Boeing completes 737 MAX software update

Malfunctioning of MCAS software is considered the main cause in the two recent fatal crashes with the aircraft
Almost 400 MAX 737 jets have been grounded worldwide since March (Acefitt / Creative Commons)

Boeing announced the completion of the development of the updated MCAS software for the 737 MAX after conducting simulator testing and engineering test flights. The manufacturer said the work required more than 360 hours and 207 flights.

The malfunction of the Maneuvering Characteristics Augmentation System (MCAS) flight control is cited as the main cause of the two accidents with the new Boeing airplane in October 2018 and in March this year.

Boeing also added that it began providing additional data to meet requests from the Federal Aviation Administration (FAA). This information contains details on how pilots interact with different airplane flight scenarios. The next step, according to Boeing, is to schedule test flights with the agency and send the final documentation for a new aircraft certification.

The Boeing statement came a day after FAA director Dan Elwell told Congress that he awaited the manufacturer’s final documentation to begin the new 737 MAX certification within a week. The news also caused the shares of the manufacturer to rose 2.8%.

“With safety as our clear priority, we have completed all of the engineering test flights for the software update and are preparing for the final certification flight,” said Boeing CEO Dennis Muilenburg.

“We are committed to providing the FAA and global regulators all the information they need, and getting it right.

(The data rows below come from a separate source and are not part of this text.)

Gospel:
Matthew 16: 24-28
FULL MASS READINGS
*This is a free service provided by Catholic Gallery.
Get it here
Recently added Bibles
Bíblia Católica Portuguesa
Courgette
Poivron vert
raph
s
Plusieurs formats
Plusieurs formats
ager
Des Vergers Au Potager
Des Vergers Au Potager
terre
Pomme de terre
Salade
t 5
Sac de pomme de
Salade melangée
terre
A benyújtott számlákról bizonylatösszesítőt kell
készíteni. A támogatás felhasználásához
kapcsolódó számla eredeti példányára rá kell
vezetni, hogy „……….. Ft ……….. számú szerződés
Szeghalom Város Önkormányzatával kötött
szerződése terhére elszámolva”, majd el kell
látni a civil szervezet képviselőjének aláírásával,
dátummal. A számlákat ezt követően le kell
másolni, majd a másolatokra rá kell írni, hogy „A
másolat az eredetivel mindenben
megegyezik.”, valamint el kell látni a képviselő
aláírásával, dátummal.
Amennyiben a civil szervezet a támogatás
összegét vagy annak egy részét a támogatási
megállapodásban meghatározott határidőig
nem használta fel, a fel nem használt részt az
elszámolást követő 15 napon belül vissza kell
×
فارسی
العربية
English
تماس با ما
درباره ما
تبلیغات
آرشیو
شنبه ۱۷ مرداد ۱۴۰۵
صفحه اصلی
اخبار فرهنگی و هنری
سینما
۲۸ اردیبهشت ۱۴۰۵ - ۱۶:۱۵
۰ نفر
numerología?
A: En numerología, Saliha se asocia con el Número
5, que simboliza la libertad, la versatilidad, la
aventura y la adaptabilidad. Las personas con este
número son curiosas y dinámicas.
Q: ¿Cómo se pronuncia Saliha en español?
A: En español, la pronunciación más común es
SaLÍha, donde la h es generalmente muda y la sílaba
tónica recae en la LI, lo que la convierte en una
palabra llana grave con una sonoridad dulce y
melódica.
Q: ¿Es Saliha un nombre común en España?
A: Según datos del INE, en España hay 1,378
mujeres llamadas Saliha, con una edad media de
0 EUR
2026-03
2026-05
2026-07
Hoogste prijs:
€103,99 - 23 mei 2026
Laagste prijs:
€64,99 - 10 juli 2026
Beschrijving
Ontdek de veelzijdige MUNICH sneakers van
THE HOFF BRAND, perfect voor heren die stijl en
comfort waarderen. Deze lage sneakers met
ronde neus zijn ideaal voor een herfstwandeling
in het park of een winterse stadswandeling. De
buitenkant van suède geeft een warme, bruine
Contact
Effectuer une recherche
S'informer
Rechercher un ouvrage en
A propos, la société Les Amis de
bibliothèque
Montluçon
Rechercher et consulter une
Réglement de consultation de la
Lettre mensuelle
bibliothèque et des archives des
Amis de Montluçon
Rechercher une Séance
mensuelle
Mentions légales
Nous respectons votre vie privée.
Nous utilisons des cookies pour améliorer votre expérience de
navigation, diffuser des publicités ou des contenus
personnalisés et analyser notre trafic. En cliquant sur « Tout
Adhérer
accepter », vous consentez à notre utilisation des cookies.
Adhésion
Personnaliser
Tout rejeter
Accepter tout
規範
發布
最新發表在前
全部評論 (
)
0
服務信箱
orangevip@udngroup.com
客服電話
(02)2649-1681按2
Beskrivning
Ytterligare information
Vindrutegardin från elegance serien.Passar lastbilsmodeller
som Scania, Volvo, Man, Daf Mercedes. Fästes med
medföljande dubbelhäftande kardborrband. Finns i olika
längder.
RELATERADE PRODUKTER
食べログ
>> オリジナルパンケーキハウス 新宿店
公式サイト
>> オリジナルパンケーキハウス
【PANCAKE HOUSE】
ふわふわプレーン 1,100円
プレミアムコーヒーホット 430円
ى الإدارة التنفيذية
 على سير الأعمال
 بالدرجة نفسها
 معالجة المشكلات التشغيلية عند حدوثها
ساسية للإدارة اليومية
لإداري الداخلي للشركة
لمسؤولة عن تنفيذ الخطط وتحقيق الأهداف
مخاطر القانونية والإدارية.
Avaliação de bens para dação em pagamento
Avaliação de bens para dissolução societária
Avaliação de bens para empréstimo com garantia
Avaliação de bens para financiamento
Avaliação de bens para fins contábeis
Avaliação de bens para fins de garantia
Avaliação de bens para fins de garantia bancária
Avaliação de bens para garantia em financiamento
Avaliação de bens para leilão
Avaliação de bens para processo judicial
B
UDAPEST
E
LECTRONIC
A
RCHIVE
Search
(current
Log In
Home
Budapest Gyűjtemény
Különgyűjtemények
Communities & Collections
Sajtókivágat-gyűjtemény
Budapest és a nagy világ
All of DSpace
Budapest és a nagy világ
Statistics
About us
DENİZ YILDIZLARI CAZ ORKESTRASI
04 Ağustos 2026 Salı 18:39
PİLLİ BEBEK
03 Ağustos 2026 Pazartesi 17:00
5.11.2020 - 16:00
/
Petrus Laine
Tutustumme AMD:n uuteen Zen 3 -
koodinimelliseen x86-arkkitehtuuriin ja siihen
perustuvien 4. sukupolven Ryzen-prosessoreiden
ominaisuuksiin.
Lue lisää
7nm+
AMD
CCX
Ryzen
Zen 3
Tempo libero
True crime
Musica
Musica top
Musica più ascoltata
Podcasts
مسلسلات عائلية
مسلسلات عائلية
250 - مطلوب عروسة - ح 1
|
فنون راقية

We are making clear and steady progress and are confident that the 737 MAX with updated MCAS software will be one of the safest airplanes ever to fly. The accidents have only intensified our commitment to our values, including safety, quality and integrity, because we know lives on what we do.”

Along with the software update, Boeing also reported that it has developed new training materials under review by the FAA, global regulators and airlines that operate the 737 MAX.

The return of the aircraft to commercial flights still depends on the approval of regulatory aviation agencies. Boeing has not yet set a date for the return of the 737 MAX, but the US press cites a three-month deadline for that to happen.